S’il y a bien une chose qui met tout le monde d’accord, dans une communauté qui s’estime menacée, c’est la mémoire de ses martyrs, auto-sacrifiés pour la défense du sanctuaire et des croyances communes. Il faut donc chercher à comprendre la force narrative, la rhétorique qui a initié ce mouvement. À rebours des procès en extrémisme et des cris offusqués, comprendre les mécanismes rationnels qui déterminent les campagnes terroristes devient une urgence vitale. Regardez sur Twitter, combien les proches témoins de cette guerre de l’information appellent à l’étude (Nicolas Henin, Wassim Nasr, etc.) et combien les commentateurs éloignés des faits sont précisément ceux qui aboient le plus !

Le "martyre" est scandaleux, et susciter le scandale est justement un des objectifs du terrorisme, pour démontrer à quel point le monde ne tourne pas comme il devrait.
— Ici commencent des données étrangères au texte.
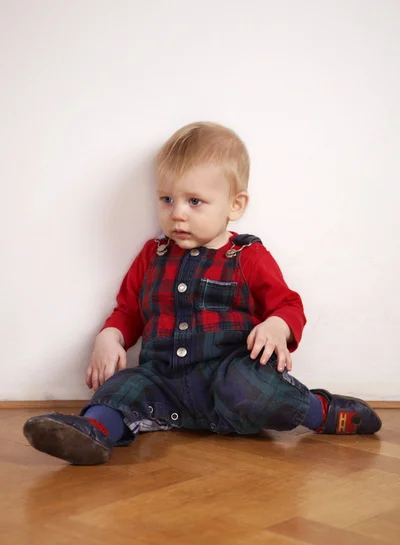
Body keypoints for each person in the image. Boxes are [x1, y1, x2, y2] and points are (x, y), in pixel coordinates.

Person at [23, 122, 381, 465]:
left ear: (235, 205)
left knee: (251, 388)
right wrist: (110, 336)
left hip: (229, 378)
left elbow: (288, 304)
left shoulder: (247, 257)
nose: (177, 214)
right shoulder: (153, 255)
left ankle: (318, 410)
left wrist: (276, 326)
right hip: (163, 380)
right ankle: (95, 431)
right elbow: (129, 309)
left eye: (194, 201)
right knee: (123, 387)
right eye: (167, 199)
Nous nous rendons compte que les organisations islamistes politiques ont bien appris et adapté les leçons des groupes terroristes marxistes. C’est un procédé "nivelant" qui avait été théorisé pour compenser la supériorité militaire occidentale et donc employé en Asie, en Amérique Latine et en Afrique. À cet égard, l’attentat de Lod à Tel Aviv par l’Armée rouge japonaise (!) ne fait plus figure d’incongruité historique un demi-siècle plus tard : toutes les idéologies révolutionnaires ont besoin de kamikazes, ou du sang des martyrs. L’objectif recherché est bien la polarisation de deux camps existentiels, révolutionnaire ou réactionnaire, rendant impossible de rester à l’écart du conflit.
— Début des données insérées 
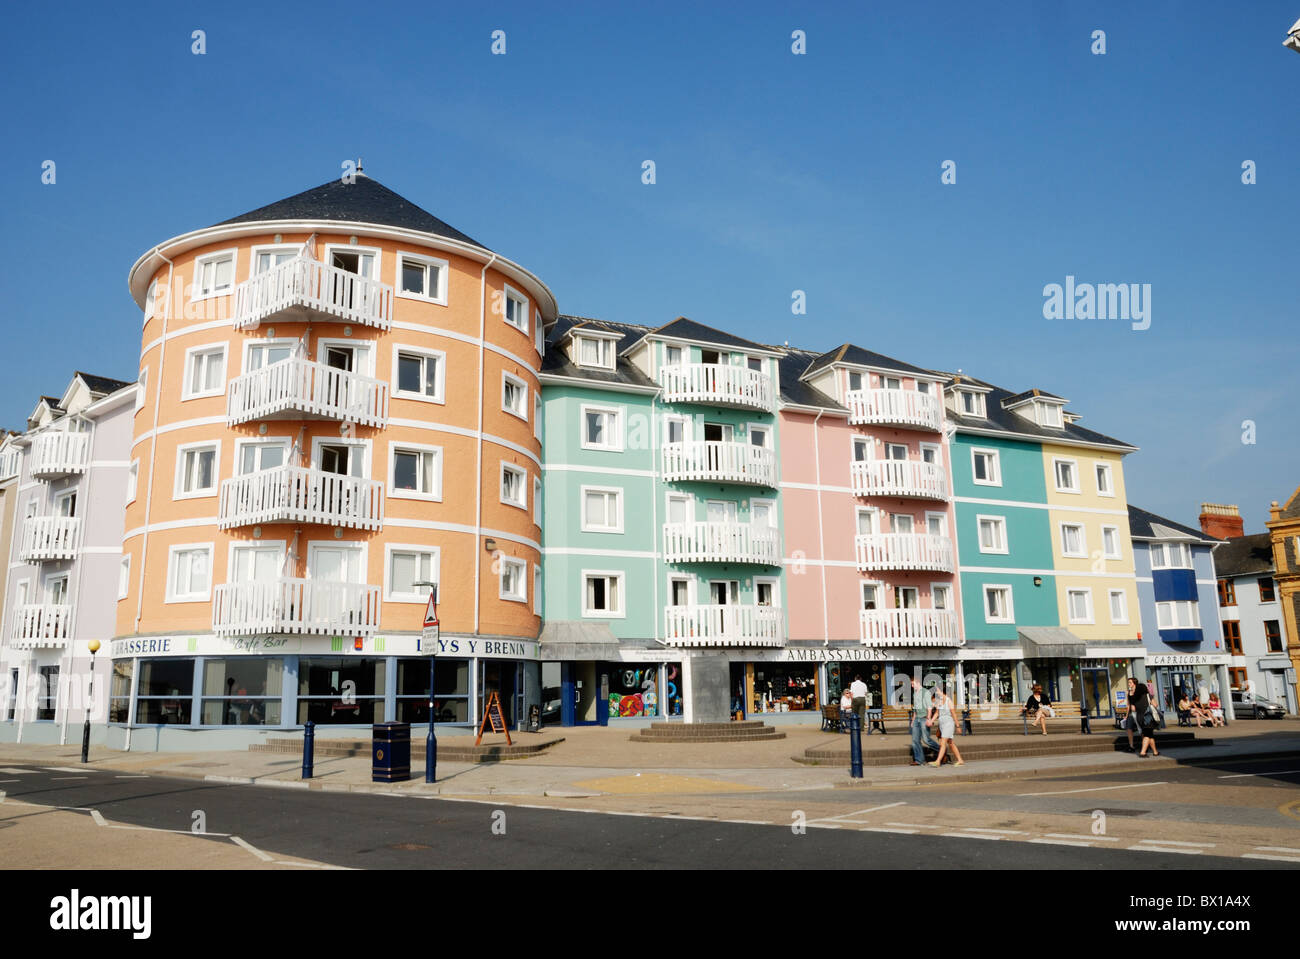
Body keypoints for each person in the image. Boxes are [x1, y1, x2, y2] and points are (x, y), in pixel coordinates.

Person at [908, 676, 941, 766]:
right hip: (917, 719)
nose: (911, 686)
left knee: (926, 739)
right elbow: (915, 708)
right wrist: (912, 720)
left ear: (918, 683)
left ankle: (941, 750)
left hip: (924, 718)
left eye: (912, 684)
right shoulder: (915, 694)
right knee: (915, 740)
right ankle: (919, 760)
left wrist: (929, 719)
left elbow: (929, 707)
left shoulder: (925, 692)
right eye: (911, 684)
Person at [928, 686, 964, 766]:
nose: (936, 693)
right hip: (942, 724)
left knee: (943, 742)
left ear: (942, 691)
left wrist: (958, 726)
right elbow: (937, 713)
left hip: (948, 723)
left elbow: (953, 714)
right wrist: (931, 720)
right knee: (950, 743)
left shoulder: (949, 701)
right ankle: (960, 760)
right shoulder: (939, 701)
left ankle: (938, 761)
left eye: (937, 691)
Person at [1130, 677, 1160, 757]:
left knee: (1150, 734)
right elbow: (1156, 705)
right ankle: (1143, 752)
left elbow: (1133, 709)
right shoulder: (1148, 696)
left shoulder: (1133, 697)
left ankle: (1155, 752)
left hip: (1139, 717)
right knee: (1147, 735)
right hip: (1147, 717)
Actuellement, la France se situe sur cette zone de bascule où une poussée réciproque aux extrêmes pourrait redessiner la société. L’attitude perçue des musulmans de France sera déterminante, car c’est parmi eux que le terroriste cherche à vivre "comme un poisson dans l’eau", à l’image de l’insurgé maoïste. C’est d’eux qu’il cherchera à obtenir le soutien logistique qui lui est nécessaire. Les premières réponses montrent que ce soutien est loin de lui être acquis. Aujourd’hui encore, une grande part des arrestations et des tentatives déjouées sont le fait de dénonciations des proches. Il n’y a pas actuellement de sanctuaire islamiste politique chez nous, et il n’y en aura pas si la France parvient à imposer un contre-discours efficace. La réponse sécuritaire est bien sûr immédiatement indispensable pour sauver des vies. Elle est aussi essentielle car son absence témoignerait d’un renoncement moral, plus dangereux encore. C’est ce que montre l’étude des ressorts conceptuels de nos ennemis, experts – à leur manière – en ingénierie psycho-sociale… En marge des actions de vive force, il est donc urgent aussi d’ouvrir des livres, avant que d’être tout à fait aspirés dans une spirale agitée par d’autres.